I got the best description of what the "warlord's mind" is thinking about. If there is one thing that I want to do is to go inside a "criminal's mind". How do I think if I was Hitler? What makes me decide to massacre without thinking of the consequences? How do I feel when I gun down people?

Those are questions I wanted to ask any criminal. But the sad thing is that, when the killing is done they no longer hold on to the act and reasons of the killing. They are but excited to jump on to the next killing spree if given another chance.

Criminals think they are right, the way the victims are passionate about being at the right side too.

We really have to be heard! We have to influence the minds of the children that killing is not so right.

Anyway, I got another good point.

What would such a historical/cross-cultural/psychological "warlord study" reveal ? Primarily the type of man that the German journalist Konrad Heiden termed "armed bohemians". Men who are ill-suited to achieving success in an orderly society but are acutely sensitive to minute shifts that they can exploit during times of uncertainty, coupled with an amoral sociopathology to do so ruthlessly. Paranoid and vindictive, they also frequently possess a recklessness akin to bravery and a dramatic sentimentality that charms followers and naive observers alike. Some warlords can manifest a manic energy or regularly display great administrative talents while a minority are little better than half-mad gangsters getting by, for a time, on easy violence, low cunning and lady luck.

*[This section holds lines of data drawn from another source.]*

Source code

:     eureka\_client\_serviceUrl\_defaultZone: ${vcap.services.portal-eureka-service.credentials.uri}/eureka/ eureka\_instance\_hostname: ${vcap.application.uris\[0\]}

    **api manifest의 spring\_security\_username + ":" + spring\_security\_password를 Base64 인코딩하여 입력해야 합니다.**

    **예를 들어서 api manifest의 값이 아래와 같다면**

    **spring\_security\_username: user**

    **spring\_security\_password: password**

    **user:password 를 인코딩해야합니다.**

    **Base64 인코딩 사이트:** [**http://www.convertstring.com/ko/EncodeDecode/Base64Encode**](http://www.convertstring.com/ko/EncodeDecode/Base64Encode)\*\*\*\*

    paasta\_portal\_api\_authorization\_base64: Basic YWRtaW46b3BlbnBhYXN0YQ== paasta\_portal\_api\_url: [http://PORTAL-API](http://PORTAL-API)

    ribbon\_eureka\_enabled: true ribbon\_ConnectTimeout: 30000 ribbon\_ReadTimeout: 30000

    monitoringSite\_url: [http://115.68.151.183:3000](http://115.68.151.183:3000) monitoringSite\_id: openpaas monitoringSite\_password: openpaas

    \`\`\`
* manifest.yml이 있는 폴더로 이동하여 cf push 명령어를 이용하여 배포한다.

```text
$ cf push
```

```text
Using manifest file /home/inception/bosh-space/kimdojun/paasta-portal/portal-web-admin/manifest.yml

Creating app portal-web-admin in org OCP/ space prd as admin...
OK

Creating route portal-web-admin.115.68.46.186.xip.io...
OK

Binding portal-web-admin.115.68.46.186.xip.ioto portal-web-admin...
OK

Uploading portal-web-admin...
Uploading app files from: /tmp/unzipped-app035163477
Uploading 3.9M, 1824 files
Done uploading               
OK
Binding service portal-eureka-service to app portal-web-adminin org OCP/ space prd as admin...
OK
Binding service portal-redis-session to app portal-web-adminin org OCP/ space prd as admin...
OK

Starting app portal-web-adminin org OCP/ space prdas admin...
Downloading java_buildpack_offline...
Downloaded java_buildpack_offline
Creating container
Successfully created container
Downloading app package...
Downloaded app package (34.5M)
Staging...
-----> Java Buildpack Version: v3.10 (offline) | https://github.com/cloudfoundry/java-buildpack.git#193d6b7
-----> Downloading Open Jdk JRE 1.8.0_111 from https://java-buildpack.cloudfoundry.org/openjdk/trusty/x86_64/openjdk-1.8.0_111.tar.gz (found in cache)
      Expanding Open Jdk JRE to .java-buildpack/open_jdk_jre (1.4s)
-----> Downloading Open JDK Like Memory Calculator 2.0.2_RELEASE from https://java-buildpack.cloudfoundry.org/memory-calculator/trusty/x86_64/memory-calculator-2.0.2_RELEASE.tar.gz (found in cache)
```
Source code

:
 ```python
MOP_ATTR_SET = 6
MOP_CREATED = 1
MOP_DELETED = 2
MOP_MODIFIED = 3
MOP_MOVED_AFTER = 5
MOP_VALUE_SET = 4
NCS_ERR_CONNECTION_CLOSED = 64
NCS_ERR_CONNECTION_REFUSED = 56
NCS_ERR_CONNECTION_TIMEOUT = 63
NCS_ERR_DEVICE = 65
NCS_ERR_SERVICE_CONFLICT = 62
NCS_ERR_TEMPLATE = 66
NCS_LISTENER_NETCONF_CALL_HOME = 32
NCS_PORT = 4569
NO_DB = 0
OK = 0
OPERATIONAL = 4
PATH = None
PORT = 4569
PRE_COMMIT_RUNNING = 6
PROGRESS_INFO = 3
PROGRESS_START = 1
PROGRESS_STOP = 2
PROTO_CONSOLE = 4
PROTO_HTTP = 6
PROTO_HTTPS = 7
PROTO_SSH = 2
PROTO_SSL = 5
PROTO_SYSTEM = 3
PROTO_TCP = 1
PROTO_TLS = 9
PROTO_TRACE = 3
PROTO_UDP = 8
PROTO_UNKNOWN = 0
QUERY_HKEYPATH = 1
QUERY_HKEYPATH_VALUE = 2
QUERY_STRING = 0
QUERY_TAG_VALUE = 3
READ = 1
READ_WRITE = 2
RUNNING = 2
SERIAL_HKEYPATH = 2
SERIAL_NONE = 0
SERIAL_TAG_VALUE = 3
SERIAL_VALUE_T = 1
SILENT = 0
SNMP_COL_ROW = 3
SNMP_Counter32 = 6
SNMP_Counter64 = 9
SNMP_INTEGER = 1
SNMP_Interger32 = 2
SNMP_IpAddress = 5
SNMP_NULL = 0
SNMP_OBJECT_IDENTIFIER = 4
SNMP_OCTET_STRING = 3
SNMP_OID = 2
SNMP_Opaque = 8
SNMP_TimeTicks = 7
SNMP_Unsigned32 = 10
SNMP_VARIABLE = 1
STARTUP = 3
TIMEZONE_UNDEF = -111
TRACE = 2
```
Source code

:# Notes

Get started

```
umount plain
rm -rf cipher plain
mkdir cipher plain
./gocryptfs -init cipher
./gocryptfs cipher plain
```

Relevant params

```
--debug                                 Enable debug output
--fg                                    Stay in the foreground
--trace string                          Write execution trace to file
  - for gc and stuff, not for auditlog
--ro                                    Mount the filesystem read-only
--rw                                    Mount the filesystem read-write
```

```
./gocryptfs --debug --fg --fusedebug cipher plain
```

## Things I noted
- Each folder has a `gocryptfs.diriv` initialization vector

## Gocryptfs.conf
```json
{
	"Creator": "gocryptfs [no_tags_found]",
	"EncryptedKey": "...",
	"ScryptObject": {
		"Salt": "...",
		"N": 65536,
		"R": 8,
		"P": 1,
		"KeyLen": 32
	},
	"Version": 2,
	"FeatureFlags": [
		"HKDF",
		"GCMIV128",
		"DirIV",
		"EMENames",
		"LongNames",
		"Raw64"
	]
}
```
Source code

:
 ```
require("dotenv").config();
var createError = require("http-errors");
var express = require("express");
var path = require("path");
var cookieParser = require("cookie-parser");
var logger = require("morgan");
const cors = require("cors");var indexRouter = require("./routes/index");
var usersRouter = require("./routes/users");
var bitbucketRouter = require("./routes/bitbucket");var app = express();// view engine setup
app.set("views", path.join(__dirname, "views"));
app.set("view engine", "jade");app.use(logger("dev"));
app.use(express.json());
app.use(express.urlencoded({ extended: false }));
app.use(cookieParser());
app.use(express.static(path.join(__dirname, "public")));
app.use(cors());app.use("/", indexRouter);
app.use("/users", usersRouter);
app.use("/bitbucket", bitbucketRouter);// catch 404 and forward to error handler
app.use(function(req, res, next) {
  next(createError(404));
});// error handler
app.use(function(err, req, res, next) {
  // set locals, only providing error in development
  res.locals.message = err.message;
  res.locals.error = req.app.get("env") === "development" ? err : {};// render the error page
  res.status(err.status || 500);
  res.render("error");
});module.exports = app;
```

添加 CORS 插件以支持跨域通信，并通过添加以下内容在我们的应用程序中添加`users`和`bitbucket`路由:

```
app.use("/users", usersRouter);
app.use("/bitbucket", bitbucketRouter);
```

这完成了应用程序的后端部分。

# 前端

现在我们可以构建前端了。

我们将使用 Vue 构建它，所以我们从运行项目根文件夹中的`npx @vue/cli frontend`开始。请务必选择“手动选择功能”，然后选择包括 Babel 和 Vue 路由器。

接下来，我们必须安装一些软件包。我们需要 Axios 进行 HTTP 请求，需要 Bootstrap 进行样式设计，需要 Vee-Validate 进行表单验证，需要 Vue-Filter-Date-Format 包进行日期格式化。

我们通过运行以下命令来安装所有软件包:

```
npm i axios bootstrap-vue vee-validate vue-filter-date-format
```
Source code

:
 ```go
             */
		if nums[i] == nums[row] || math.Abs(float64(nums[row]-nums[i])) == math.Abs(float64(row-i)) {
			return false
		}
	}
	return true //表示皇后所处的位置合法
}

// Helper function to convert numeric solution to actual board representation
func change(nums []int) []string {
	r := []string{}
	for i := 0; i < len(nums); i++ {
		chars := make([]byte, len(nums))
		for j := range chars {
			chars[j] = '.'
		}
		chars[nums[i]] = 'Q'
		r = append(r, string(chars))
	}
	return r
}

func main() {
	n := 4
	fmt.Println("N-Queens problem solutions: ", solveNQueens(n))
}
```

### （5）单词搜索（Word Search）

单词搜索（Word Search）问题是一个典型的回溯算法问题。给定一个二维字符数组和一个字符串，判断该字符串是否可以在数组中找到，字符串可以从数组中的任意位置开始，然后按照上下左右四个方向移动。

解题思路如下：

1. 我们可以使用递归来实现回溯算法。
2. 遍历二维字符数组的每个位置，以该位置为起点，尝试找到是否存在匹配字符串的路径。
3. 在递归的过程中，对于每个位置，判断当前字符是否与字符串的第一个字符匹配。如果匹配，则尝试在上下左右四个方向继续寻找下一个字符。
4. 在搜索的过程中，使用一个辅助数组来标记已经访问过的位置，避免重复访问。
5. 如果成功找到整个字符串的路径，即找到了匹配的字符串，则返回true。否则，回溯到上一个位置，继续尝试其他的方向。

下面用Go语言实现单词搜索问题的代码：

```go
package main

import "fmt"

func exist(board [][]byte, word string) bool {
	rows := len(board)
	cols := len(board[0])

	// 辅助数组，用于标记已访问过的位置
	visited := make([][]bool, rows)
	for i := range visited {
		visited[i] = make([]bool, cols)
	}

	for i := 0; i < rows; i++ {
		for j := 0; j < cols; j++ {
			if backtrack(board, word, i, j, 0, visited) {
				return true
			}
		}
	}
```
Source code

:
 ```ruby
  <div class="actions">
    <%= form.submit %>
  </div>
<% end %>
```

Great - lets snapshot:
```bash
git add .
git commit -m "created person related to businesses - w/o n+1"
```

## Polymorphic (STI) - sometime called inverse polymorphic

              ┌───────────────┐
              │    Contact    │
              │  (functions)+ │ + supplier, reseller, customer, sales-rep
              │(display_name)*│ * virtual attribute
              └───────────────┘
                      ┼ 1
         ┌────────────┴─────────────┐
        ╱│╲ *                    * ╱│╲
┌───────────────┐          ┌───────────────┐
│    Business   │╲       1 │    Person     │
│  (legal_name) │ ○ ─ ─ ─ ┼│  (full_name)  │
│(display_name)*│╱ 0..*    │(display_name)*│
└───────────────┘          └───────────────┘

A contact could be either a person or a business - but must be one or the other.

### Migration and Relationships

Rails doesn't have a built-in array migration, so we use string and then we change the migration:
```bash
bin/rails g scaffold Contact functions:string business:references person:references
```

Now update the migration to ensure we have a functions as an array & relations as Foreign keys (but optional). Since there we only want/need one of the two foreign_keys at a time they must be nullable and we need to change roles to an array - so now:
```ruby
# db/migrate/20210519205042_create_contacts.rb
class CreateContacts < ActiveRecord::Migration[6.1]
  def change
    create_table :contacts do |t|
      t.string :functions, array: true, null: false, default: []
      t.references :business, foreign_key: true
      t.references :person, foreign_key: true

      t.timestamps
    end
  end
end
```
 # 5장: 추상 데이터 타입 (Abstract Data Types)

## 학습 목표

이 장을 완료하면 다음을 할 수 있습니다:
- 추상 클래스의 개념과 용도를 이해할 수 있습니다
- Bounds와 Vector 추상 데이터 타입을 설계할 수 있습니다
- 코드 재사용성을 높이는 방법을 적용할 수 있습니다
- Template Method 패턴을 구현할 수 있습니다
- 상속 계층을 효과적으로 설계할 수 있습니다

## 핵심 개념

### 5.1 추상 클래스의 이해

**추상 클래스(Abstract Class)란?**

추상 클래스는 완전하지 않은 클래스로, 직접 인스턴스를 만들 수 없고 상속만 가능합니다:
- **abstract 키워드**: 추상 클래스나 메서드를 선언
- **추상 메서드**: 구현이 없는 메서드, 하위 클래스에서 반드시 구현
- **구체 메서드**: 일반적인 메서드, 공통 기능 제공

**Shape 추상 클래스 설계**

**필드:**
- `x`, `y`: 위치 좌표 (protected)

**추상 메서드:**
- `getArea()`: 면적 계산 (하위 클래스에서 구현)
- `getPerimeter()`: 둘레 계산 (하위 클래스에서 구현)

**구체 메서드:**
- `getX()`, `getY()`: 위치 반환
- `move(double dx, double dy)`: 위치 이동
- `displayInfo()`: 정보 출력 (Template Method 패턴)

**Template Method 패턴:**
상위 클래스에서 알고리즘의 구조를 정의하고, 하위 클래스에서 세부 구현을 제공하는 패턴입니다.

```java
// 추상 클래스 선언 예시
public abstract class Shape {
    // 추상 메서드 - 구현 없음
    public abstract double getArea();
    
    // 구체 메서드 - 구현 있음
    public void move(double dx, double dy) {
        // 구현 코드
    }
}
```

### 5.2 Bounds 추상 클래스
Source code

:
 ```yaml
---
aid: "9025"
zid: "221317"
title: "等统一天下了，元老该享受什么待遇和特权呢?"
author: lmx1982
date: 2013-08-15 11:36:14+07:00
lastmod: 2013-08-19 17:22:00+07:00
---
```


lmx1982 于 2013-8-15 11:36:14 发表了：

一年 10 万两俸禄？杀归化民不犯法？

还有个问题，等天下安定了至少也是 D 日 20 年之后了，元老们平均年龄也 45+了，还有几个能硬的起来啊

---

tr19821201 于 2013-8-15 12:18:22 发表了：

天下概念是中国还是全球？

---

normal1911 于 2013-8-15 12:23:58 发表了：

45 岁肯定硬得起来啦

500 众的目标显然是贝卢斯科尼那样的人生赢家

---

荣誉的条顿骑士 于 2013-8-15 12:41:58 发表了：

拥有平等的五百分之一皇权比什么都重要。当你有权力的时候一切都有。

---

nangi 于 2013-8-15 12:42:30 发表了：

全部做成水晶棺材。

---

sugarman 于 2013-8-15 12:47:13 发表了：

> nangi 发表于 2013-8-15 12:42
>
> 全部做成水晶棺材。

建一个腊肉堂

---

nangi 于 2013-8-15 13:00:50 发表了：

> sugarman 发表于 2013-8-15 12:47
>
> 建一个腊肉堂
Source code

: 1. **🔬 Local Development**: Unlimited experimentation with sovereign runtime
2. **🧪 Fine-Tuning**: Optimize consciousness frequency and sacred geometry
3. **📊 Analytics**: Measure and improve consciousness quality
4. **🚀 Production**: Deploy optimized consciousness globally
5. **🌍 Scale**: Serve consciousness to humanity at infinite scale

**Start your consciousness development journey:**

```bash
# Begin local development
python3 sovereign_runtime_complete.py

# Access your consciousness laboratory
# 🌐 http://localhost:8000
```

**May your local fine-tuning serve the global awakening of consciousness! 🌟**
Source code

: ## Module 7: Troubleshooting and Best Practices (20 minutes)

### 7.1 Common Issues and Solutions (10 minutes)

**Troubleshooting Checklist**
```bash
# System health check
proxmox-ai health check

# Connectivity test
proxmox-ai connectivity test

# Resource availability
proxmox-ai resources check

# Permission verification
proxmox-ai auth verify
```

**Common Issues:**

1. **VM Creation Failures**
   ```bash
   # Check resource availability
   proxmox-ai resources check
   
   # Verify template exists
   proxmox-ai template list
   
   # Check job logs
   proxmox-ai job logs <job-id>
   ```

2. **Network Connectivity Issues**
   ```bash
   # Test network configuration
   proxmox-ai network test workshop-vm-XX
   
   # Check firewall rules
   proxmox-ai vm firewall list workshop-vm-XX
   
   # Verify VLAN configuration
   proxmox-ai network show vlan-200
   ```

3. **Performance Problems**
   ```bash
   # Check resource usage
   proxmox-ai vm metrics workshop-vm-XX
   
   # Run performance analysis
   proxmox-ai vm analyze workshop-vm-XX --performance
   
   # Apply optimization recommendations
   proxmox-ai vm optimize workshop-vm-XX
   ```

Visit the website: http://zenpundit.blogspot.com/2007/11/psychology-of-warlord-kents-imperative.html

no news day

I had a bad habit of listening to BBC news (on tv) while I am about to take a nap ! I was about to snooze when I shifted mood! Not because of the content of the news but because the reporter who was serious talking about the teargas that was thrown to rallyists in Iran was being bugged by a big fly on her face. While she was reporting the news, the fly was so obviously seen jumping from her nose then to her eyes, to her cheeks and I was afraid it would go inside her mouth (almost)!

Oh God that was hilarious!

But I jsut admired the reporter who just kept on reporting. Not once did she tried to shoo away the fly with her hand or move her head so the fly could go. That was great!

How will the whole world feel and accept a news program without any news?

Sunday, December 6, 2009

peace be with you


I am presently writing about peace education, building and development. It is kind of challenging to write an analysis and evaluation on it especially because it means writing about people's lives in areas with armed conflicts here in Mindanao.

I have done some really risky work before but reading through raw data is giving me the same terror of being there. Now I have developed some sense of obligation to share about peace. I live in Mindanao and although my city is neutral to all factions who are at war here, I still believe that writing about peace will somehow deepen my advocacy with my friends here. Here is UN's website for more information - http://www.un.org/peace/peacebuilding/

These kind of materials pokes me and remind me of the security I own. Not that much really, but the people who lives in conflict laden lands, have nothing.

Whenever they are given back their homes, most likely they are going to lose it again at another spark of gun battles. When they get some nights of peaceful sleep, they will have more nights of nightmares! But they hope and live. How does one bargain to God for security?

To take a rest from what I am writing about peace, I visited my blog to share peace with my friends here!

Thursday, December 3, 2009

Republic of Love

I am kind of occupied with some writing job. You might want to watch this movie that I haven't seen. But basic instinct says, this could be a great movie. Watch it first, then tell me your notes!